«Tout à coup, ça m’a pris. C’était encore plus grand qu’une passion.» Charly Wuilloud Bâtisseur de murs en pierres sèches
L La vie de Charly Wuilloud, guide et ingénieur de formation, a été celle d’un homme d’action, faite de situations d’urgence, de relations humaines innombrables et souvent bouleversantes. Lorsque la perspective de la retraite s’est dessinée, il a pris le taureau par les cornes : « Je me suis préparé pendant presque une année à cette échéance, à être seul. Il me fallait une occupation. Alors, comme en famille on a de la vigne et des murs, j’ai commencé par suivre un cours de cinq jours à l’Ecole d’agriculture du Valais, sur l’entretien et le montage des murs en pierres sèches. Ensuite, sur le terrain, je n’ai d’abord fait que d’enlever des lierres. Et j’ai découvert, derrière ces lierres, des murs qui avaient mauvaise mine. Alors j’ai commencé à les rebâtir et là, tout à coup, ça m’a pris, c’était encore plus grand qu’une passion. C’est presque devenu une drogue. » Dès lors, Charly Wuilloud arpente les routes et les chemins à vélo. Il repère les pierres avec lesquelles il va bâtir ses ouvrages, vient les re- chercher en voiture pour les placer ensuite au bon endroit, dans le mur ou la construction qu’il édifie.

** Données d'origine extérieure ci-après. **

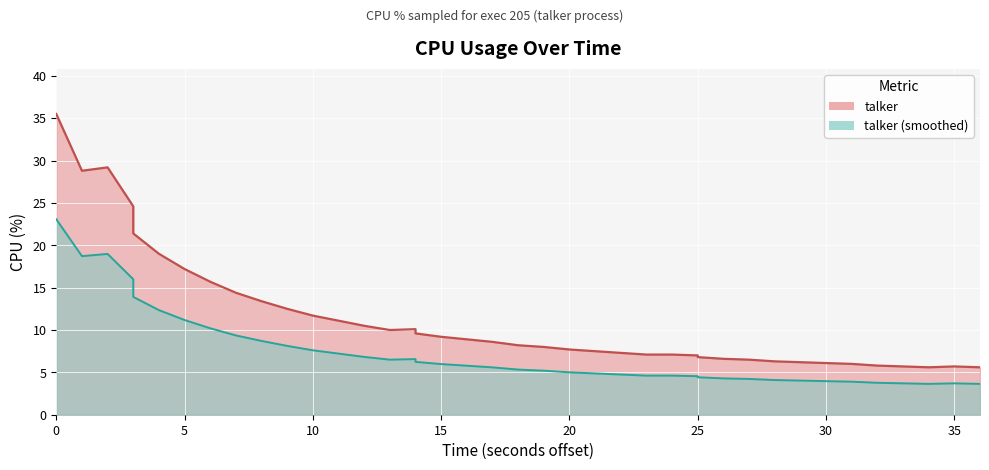

How many interior local peaks (higher than both neighbors) does the data have?

3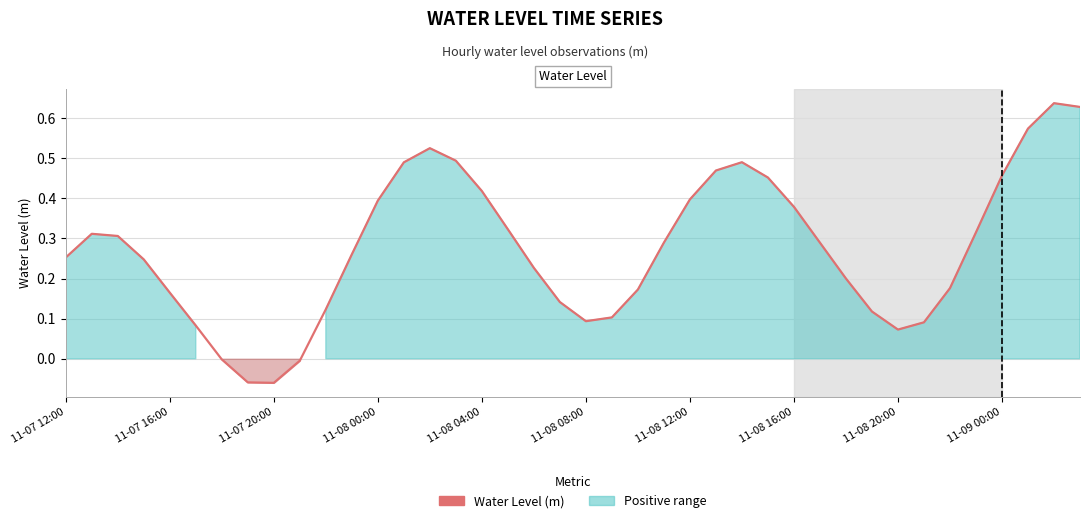

True or false: the data has more than 0 interior local peaks.

True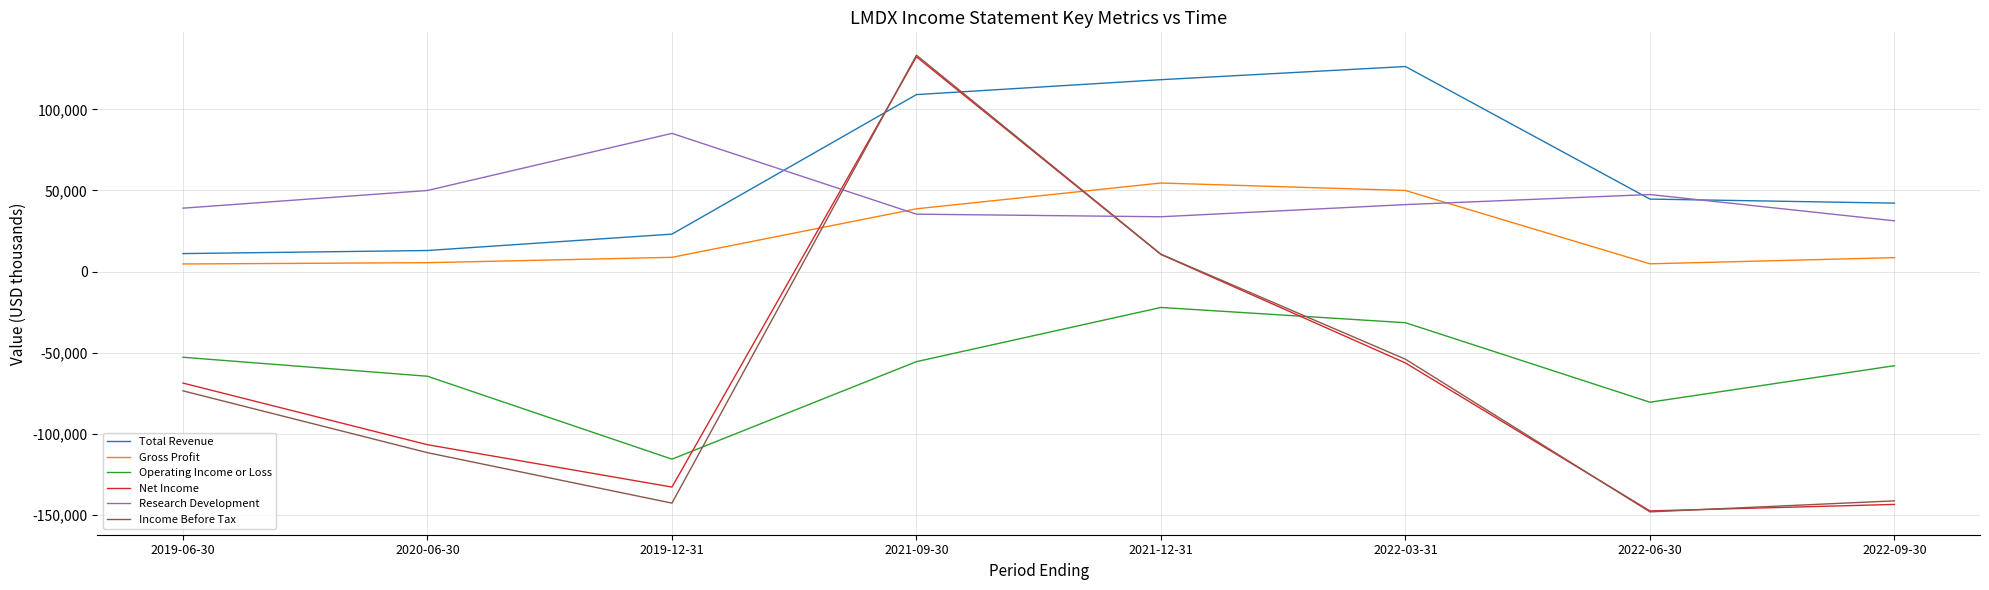

What is the minimum value shown in the chart?

-148100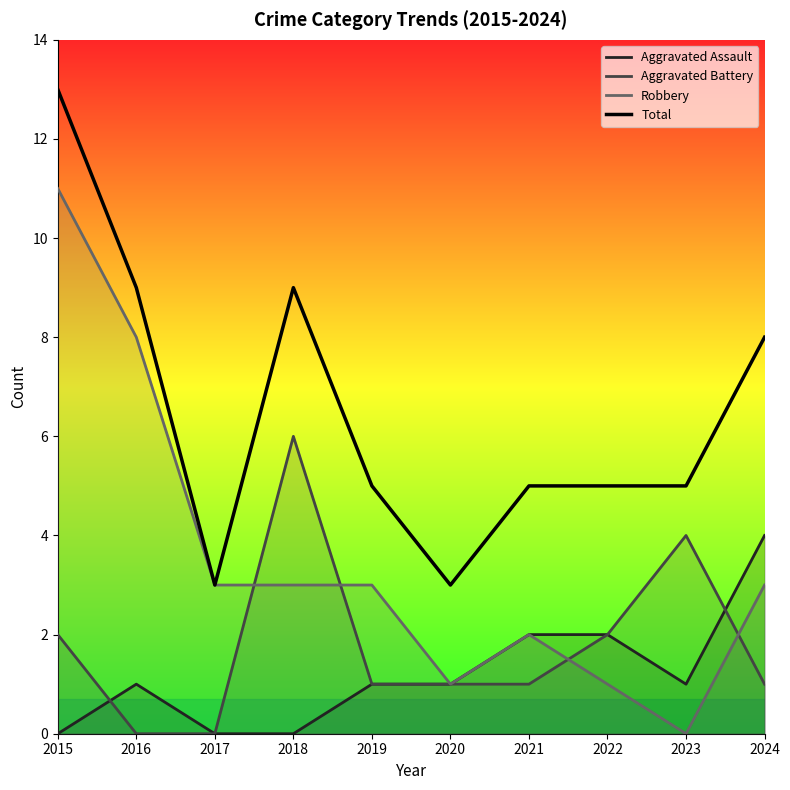

At which category does the chart reach its minimum across all series?

2015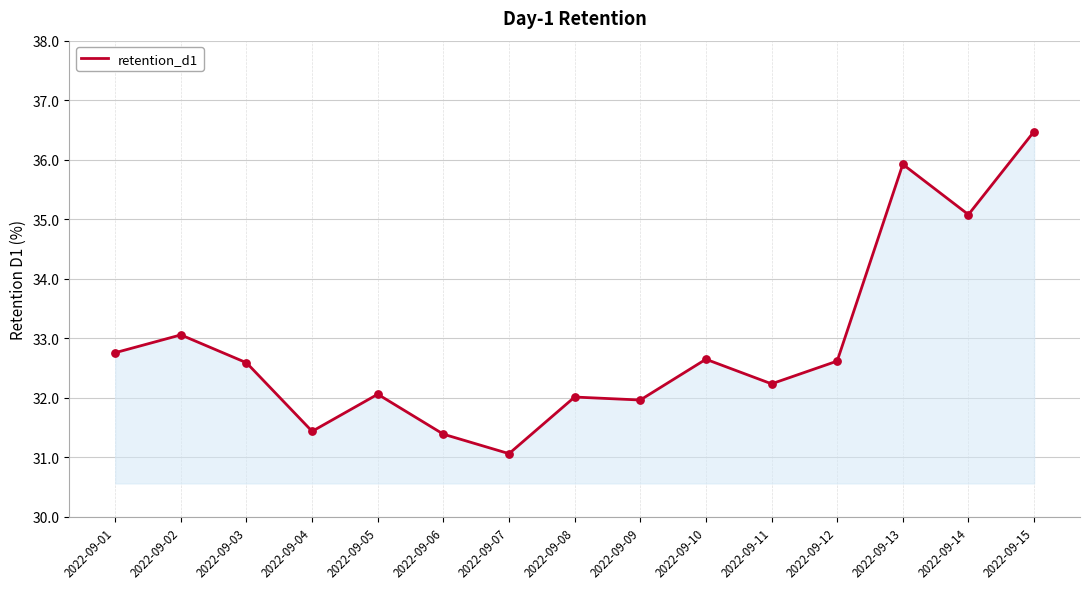

What is the change in value from 2022-09-12 to 2022-09-15?

+3.9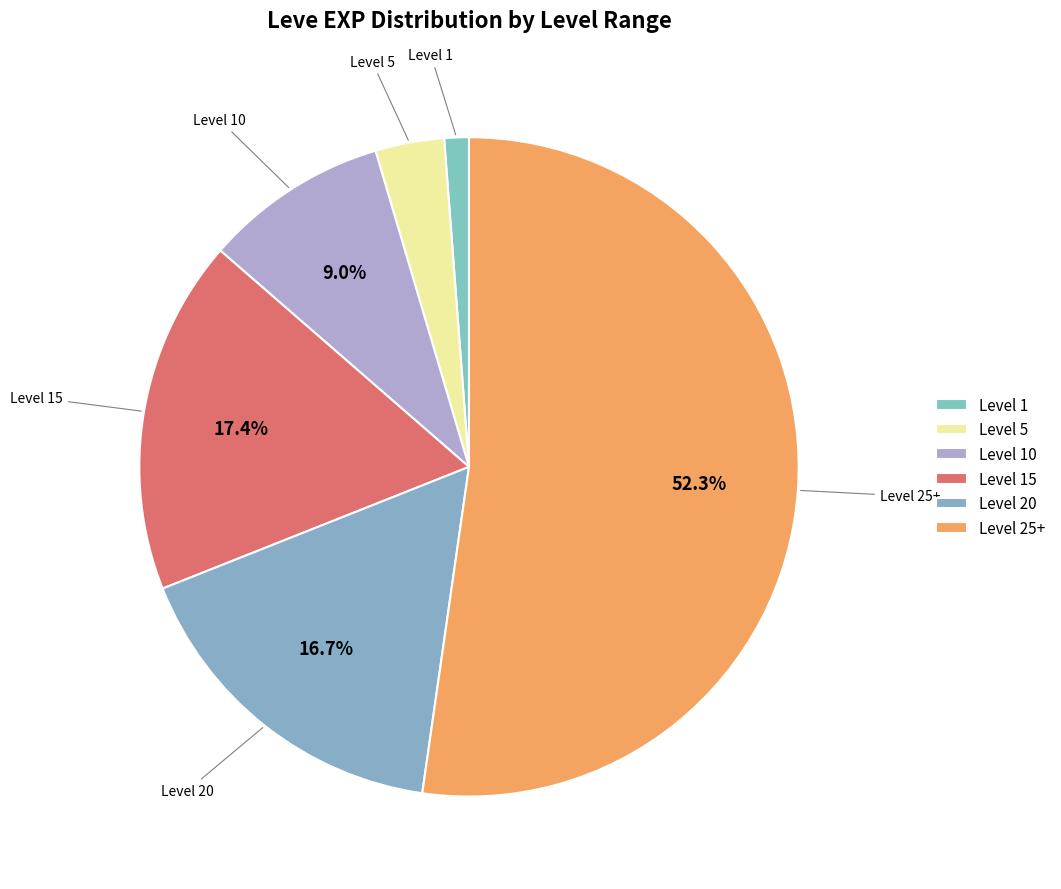

Is there any slice that represents more than half of the pie?

Yes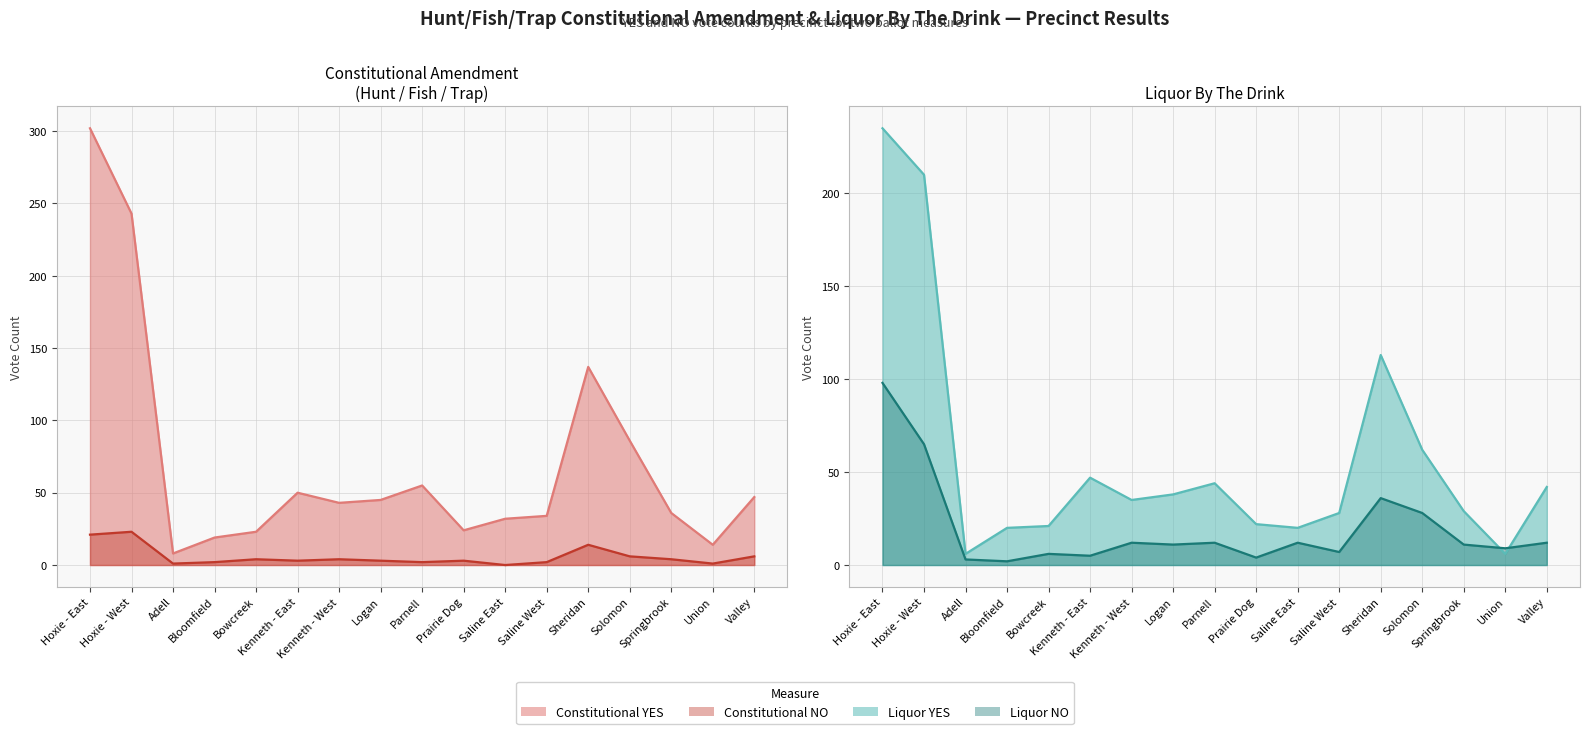

Which category has the highest value in the Liquor NO series?

Hoxie - East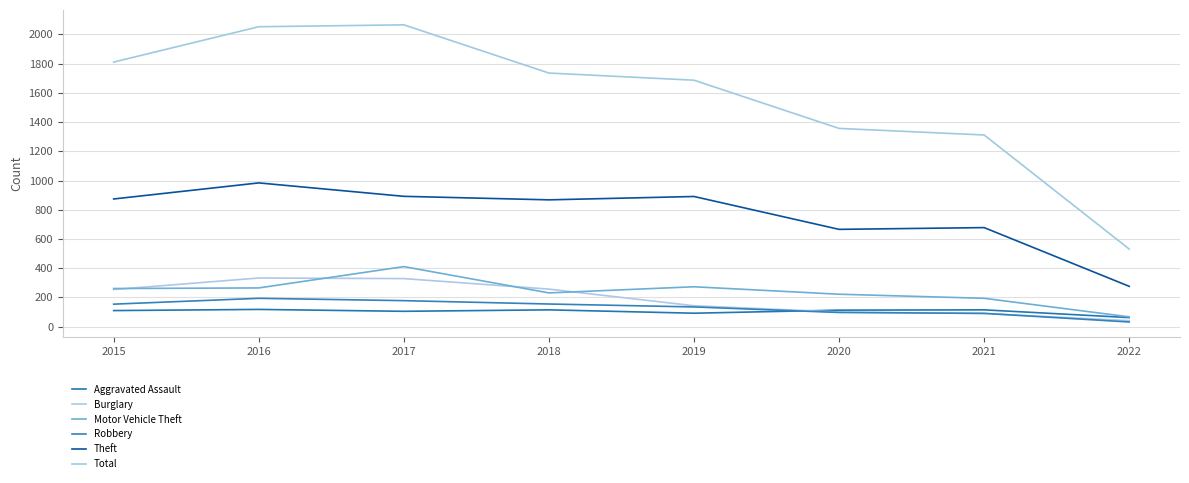

Reading left to right, extract all data points from this chart.

Aggravated Assault: 2015=110	2016=118	2017=105	2018=115	2019=92	2020=113	2021=115	2022=62
Burglary: 2015=254	2016=333	2017=329	2018=257	2019=143	2020=100	2021=90	2022=41
Motor Vehicle Theft: 2015=261	2016=265	2017=411	2018=231	2019=273	2020=222	2021=194	2022=67
Robbery: 2015=154	2016=194	2017=178	2018=155	2019=135	2020=97	2021=91	2022=32
Theft: 2015=874	2016=984	2017=892	2018=868	2019=891	2020=666	2021=678	2022=276
Total: 2015=1811	2016=2053	2017=2066	2018=1736	2019=1687	2020=1357	2021=1312	2022=531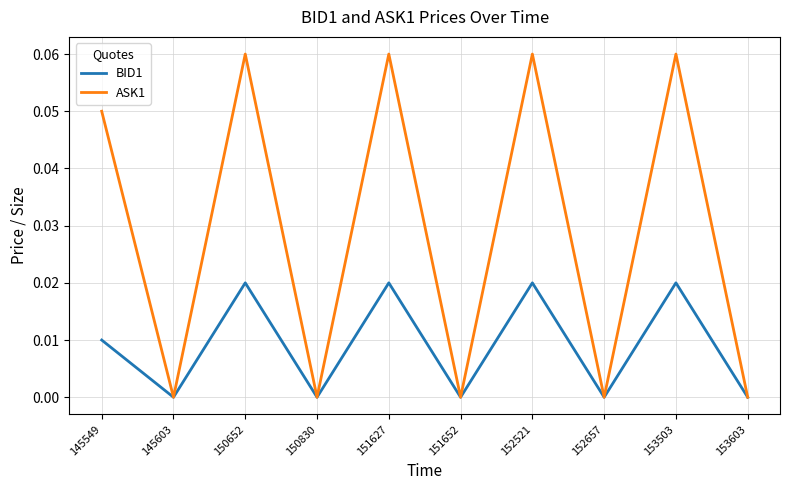

The value of BID1 at 150830 is 0.0. True or false?

True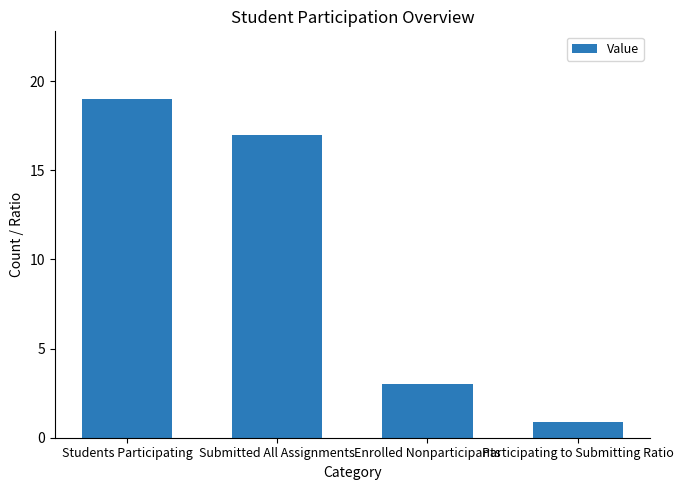

What is the sum of all values?

39.9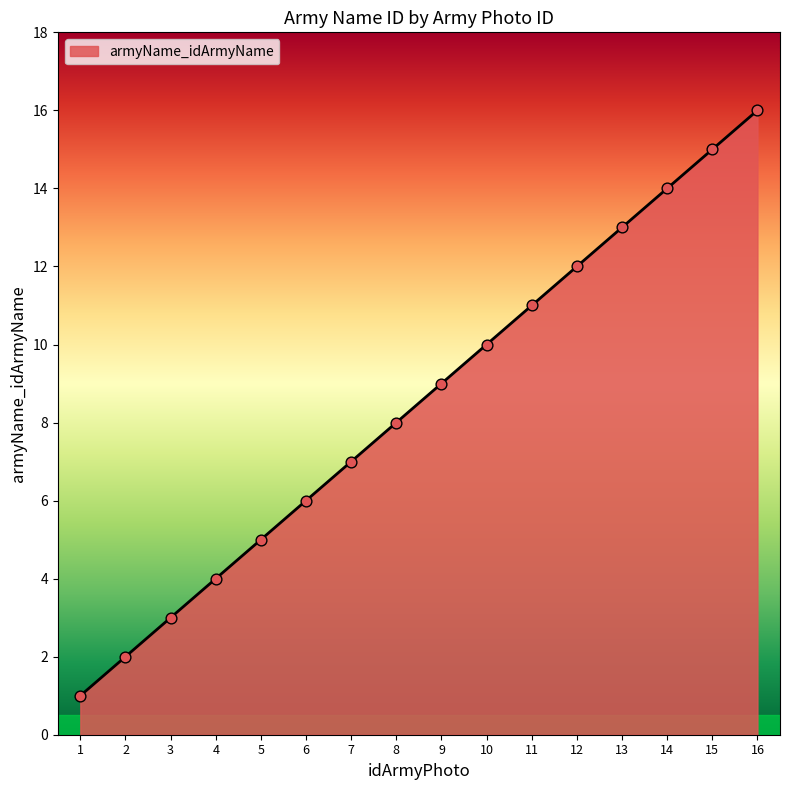

What is the ratio of the value at 15 to the value at 8?

1.9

DES CAILLOUX « SOCIAUX » En homme de terrain, le bâtisseur aime les comparaisons concrètes. A ses yeux, les pierres sont comme les individus d’une société, il y en a de toutes sortes : « Certaines doivent tenir des rôles modestes à l’arrière et d’autres peuvent être mises avantageusement sur la face frontale du mur. » Et pourquoi dit-on mur en pierres sèches ? Réponse de l’intéressé : « Parce qu’il n’y a que de la pierre. Pas de sable, pas d’eau, pas de ciment, rien du tout. On entasse ces pierres les unes sur les autres et elles se tiennent entre elles, comme un grand puzzle en trois dimensions. » Les avantages d’un mur en pierre par rapport à un mur en béton sont clairs pour Charly Wuilloud. Outre le gain esthétique, les pierres laissent passer l’eau. Elles ne lui font pas barrage, ce qui évite que l’eau et la terre trempée n’exercent une pression sur le mur. Cela freine l’érosion et contribue à expliquer la durée séculaire de ces ouvrages. Charly Wuilloud construit et entretient des murs de soutènement pour les vignes, mais il a aussi bâti une guérite, des terrasses, des es- planades imposantes. Dans la création de ces ouvrages, il estime que chaque caillou a son utilité : « Les pierres constituent une partie de notre monde et c’est frappant dans nos Alpes. Les agriculteurs les ont sorties de la terre pour édifier leurs cultures, en vivre. Je dirais que chaque caillou a sa raison d’être et je reste sans voix devant ces murs qui peuvent monter jusqu’à 28 mètres ! »
▼ Malgré leur robustesse, les murs en pierres sèches subissent des déformations au fil du temps. Il est donc parfois nécessaire de les réparer en comblant leurs failles.